In order to get an IV Cyclo formula created outside of the hospital, we searched to find a pharmacist and organization willing to help us move to our home. This is where Walgreen’s stepped up to the plate. Ron Vaught, our local Walgreen’s Infusion Services pharmacist, is amazing. After reviewing our case and meeting with our hospital pharmacist to understand the methods to make the liquid cyclodextrin, Ron contacted Walgreen’s corporate offices to see if the company would allow him to make this formula for our twins. It was a “long shot” due to corporate liability issue (this seems to be the first thing that comes up before someone can decide to help us) but Walgreen’s was willing to work with us and we are so grateful!
After receiving Walgreen’s commitment to make the IV cyclodextrin formula, we had to alter our treatment protocol for the FDA to allow for home based infusions using Walgreen’s Infusions Services and nurses. We then submitted the new protocol to the FDA and Children’s Hospital Oakland IRB. Our protocol called for a “transition period” where the twins would receive their treatments in a clinic setting at the Children’s Specialty Center of Nevada with the formula mixed by Ron at Walgreen’s Infusion Services. We have been doing that for the past 3-4 months and all has been well.

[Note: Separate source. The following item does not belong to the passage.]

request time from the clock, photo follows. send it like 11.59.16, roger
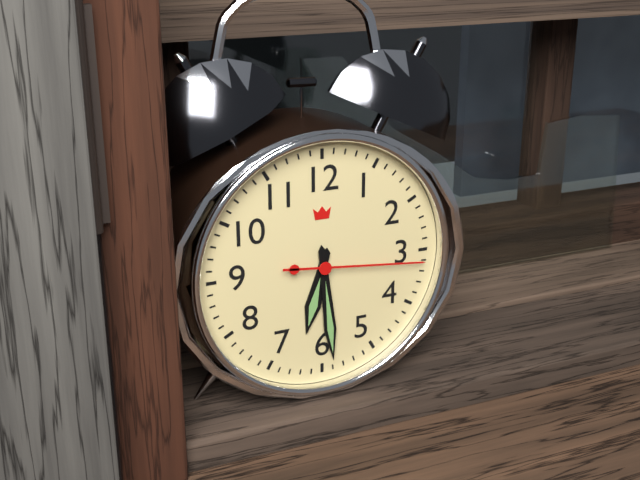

Critical Care Systems of Reno, NV, worked with Walgreen’s Infusion Services and Dr. Caroline Hastings to get our insurance approval to do these treatments in our home.
This Tuesday, July 17, at 9:30am, two Critical Care Systems nurses will arrive at our home to connect Addi and Cassi’s IV Mediports (which are installed in their chest). With them will be the cyclodextrin solution made by Ron at Walgreen’s and a new portable pump. The nurses are not allowed to push the “start” button on the home infusion system — that will be left to Hugh and I due to “liability” issues. We will also be trained on how to “de-access” the ports, which means we will flush them and take the needles out.
After watching the procedure 225 times (x2), I am pretty sure I can de-access the port in my sleep! And after three years in the hospital, I seriously can’t wait to push that pump button!